Phase 4 — Linear inversion (WLS)

Input: Phase 0 dv/v + measurement uncertainty + Phase 3 design.

Computation: weighted least squares with closed-form Gaussian posterior. NaN/inf rows are dropped. Reduced χ² is reported.

Output: LinearFitResult with fitted means, full covariance, residuals, and a tidy summary() DataFrame.

The full coupled (state-dependent) inversion of Eq. 21 is deferred to v0.2.


Phase 5 — Anomaly detection

Input: Phase 4 residuals.

Computation: Ljung–Box whiteness test (default 30 lags), rolling z-score transient detection, and a structured anomaly report.

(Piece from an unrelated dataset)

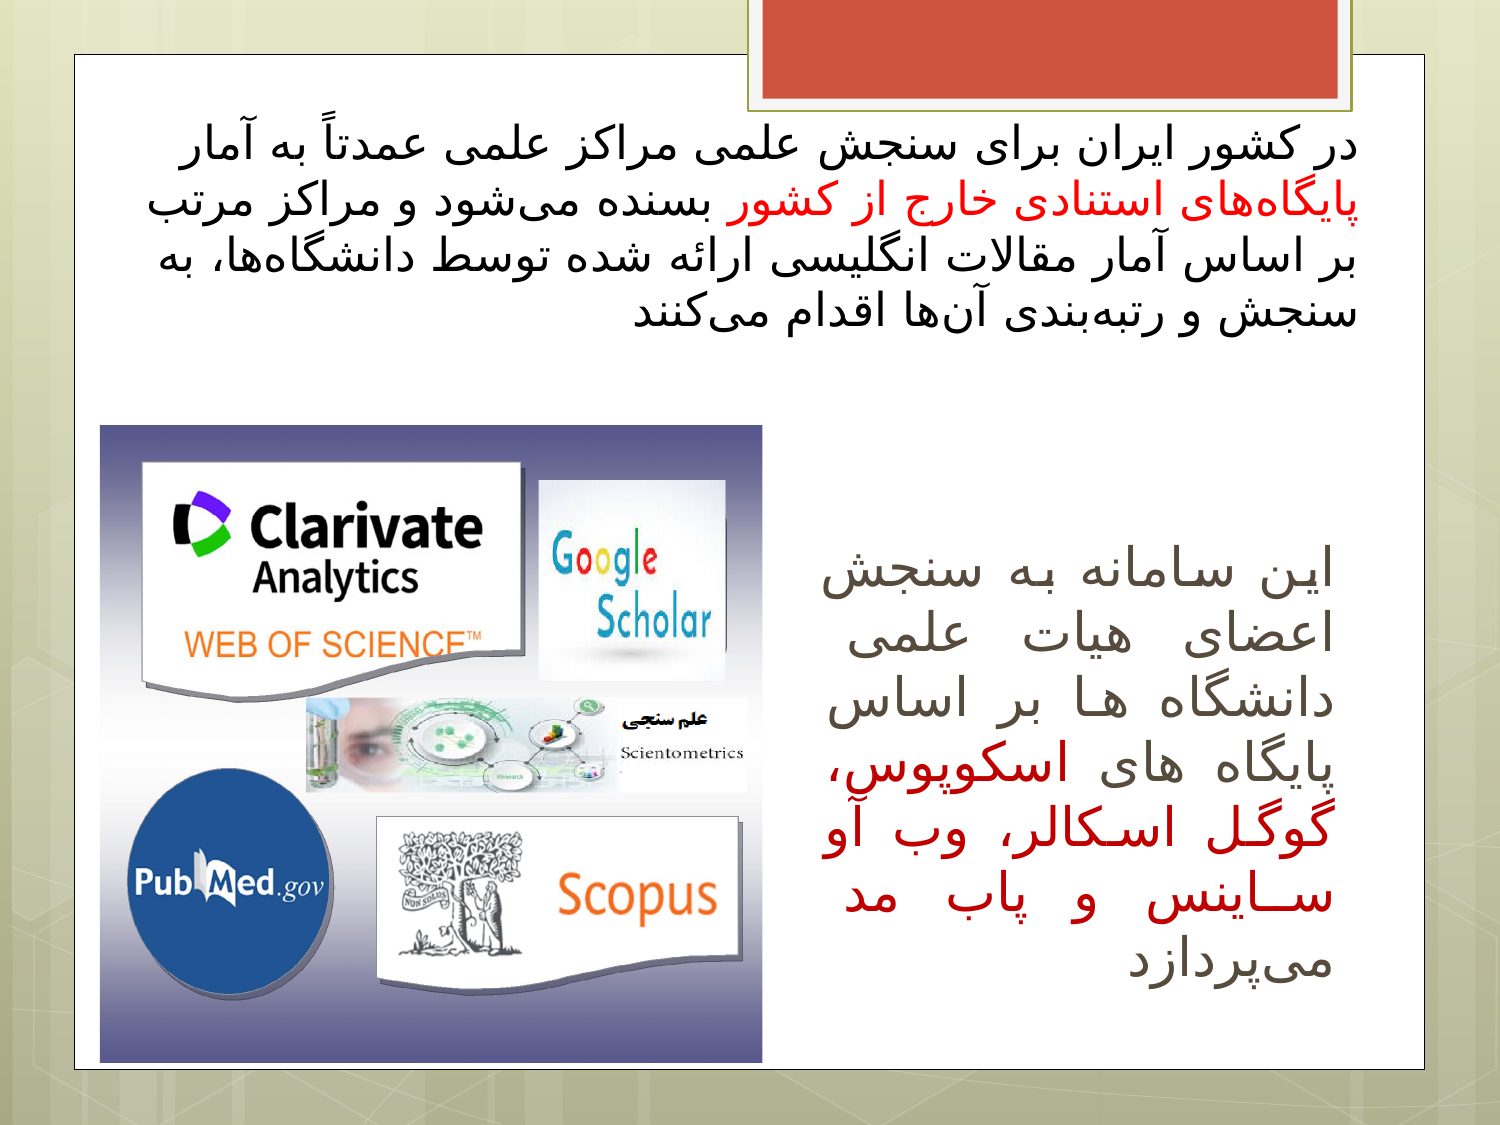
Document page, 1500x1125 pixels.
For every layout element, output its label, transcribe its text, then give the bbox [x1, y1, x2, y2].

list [99, 424, 763, 1063]
list این سامانه به سنجش اعضای هیات علمی دانشگاه ها بر اساس پایگاه های اسکوپوس، گوگل اسکالر، وب آو ساینس و پاب مد می‌پردازد [800, 525, 1361, 1000]
title در کشور ایران برای سنجش علمی مراکز علمی عمدتاً به آمار پایگاه‌های استنادی خارج از کشور بسنده می‌شود و مراکز مرتب بر اساس آمار مقالات انگلیسی ارائه شده توسط دانشگاه‌ها، به سنجش و رتبه‌بندی آن‌ها اقدام می‌کنند [125, 99, 1375, 344]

Output: AnomalyReport containing the whiteness p-value, transient segments, and a dict serialisable to JSON.

If the residuals are not white, you have evidence of unmodelled physics. The next step is to return to Phase 2 (was a coupling tier underestimated?), then Phase 1 (is the velocity model wrong?), then Phase 0 (is there a data quality issue?). This is the iterative loop referred to above.


Phase 6 — Interpretation

Input: Phase 1 moduli + Phase 4 fitted hydrological coefficient.

Computation:

  1. Convert the fitted $p_1$ (units fraction / metre of GWL) to a pressure sensitivity $d(\delta v / v) / dp$ by dividing by $\rho g$.
  2. Multiply by the bulk modulus to get $\beta_{\text{eff}}$, the effective acoustoelastic coefficient that the data supports.
  3. Use the bridge relation $\beta = -\mu' \kappa / 2\mu$ to back out $\mu'$, the nonlinear-elasticity sensitivity.
  4. Propagate uncertainties through every step.

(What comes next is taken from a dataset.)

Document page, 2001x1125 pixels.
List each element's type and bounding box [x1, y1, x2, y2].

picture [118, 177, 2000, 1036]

Output: Phase6Result with pressure_sensitivity, mu_prime_estimate, and a list of human-readable notes.

The water-table-depth and saturation inversion (Eqs. 20–22 of the manuscript) is scheduled for v0.2.

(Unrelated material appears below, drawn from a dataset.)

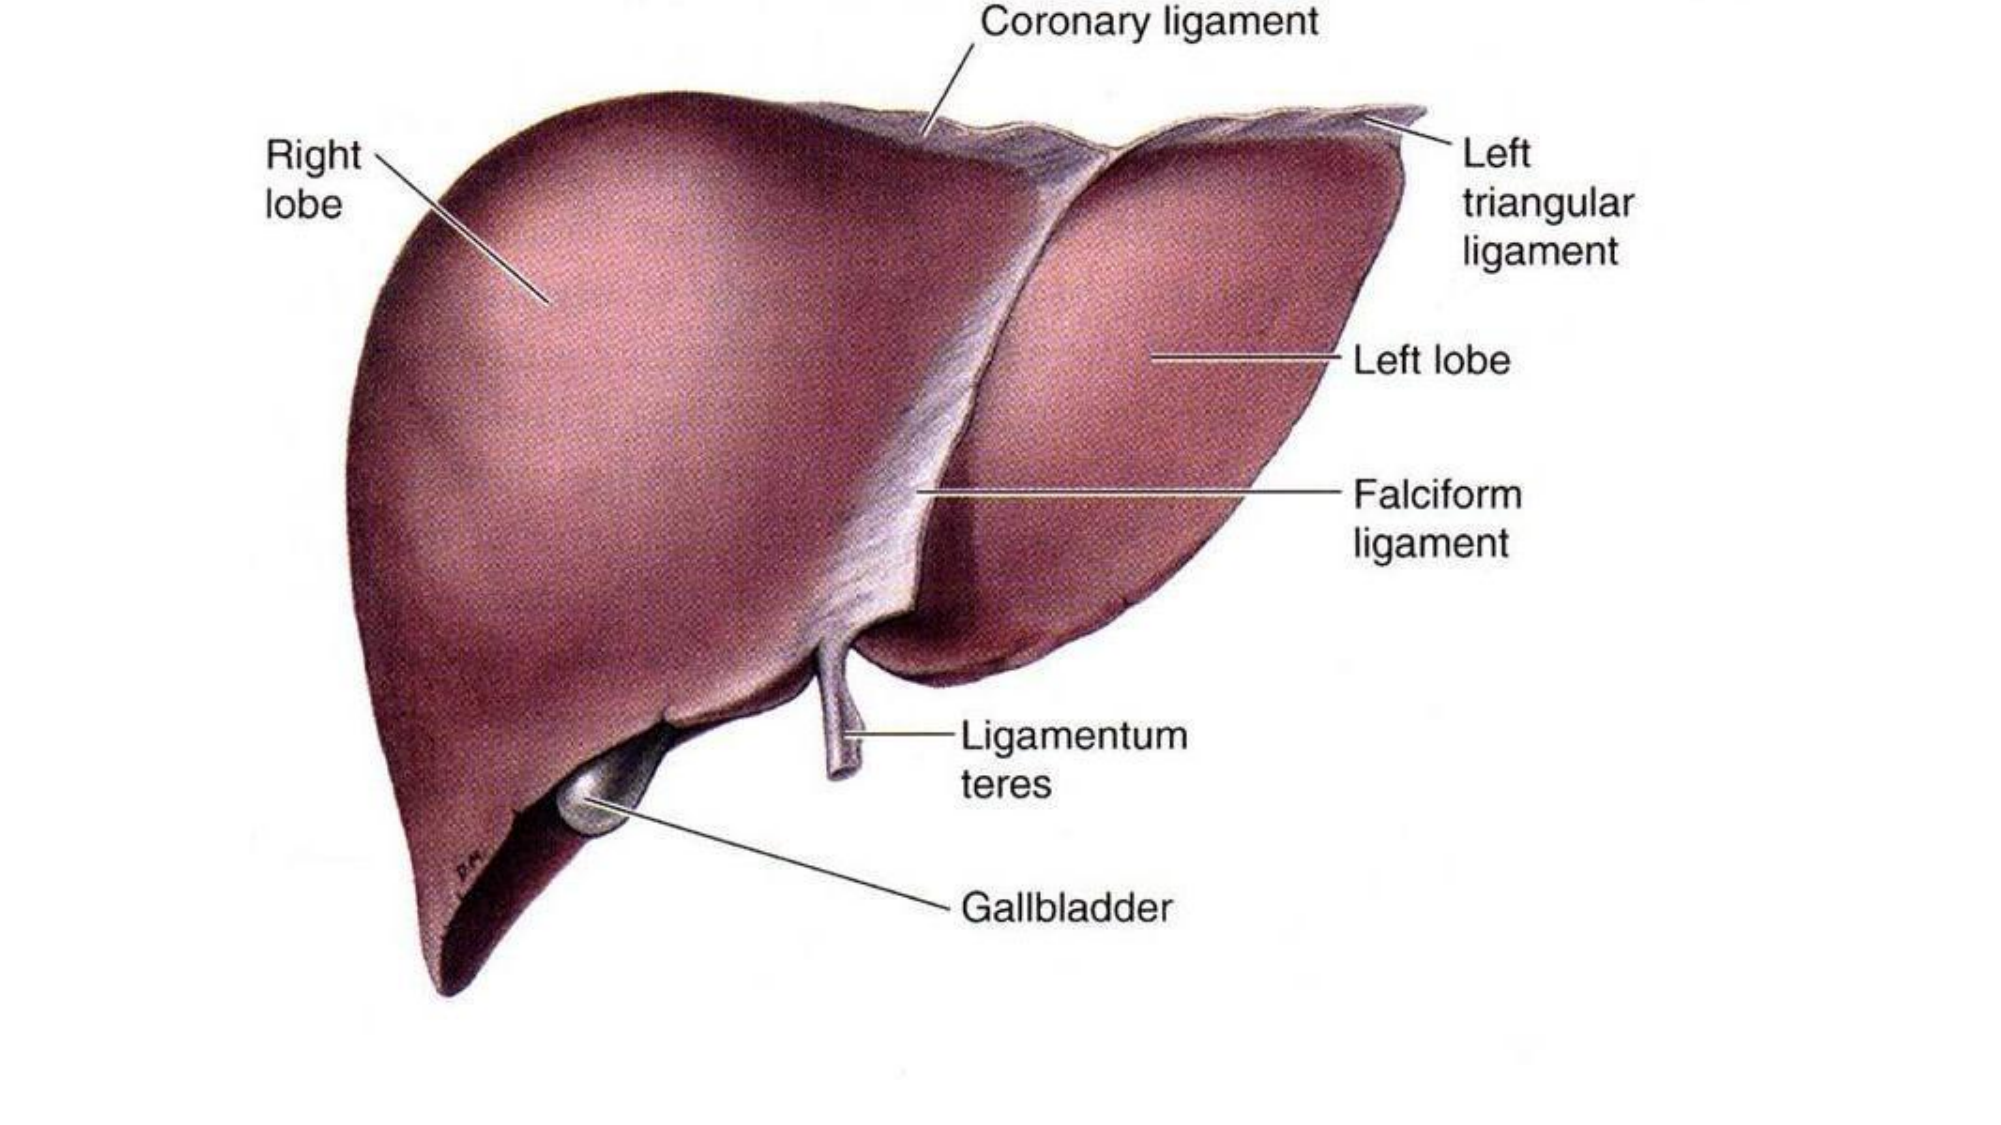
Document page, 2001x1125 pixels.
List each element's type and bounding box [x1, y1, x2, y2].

Iteration: the workflow as a loop

Per §12 of the manuscript, residuals from Phase 5 should drive re-entry into earlier phases:

Residual diagnostic Likely culprit Re-enter
Systematic seasonality Incomplete environmental model Phase 4
Frequency-dependent structure Wrong velocity profile or kernel Phase 1
Non-stationarity around earthquakes Tier 2 underestimated Phase 2
Interannual variability tracking drought indices Tier 3 underestimated Phase 2
Small white residuals + persistent long-term trend Tectonic / volcanic anomaly Phase 6 (interpret)

The convergence of the loop is the point at which adding model complexity no longer improves the fit — formalised via AIC, BIC, or posterior predictive checks (v0.2+).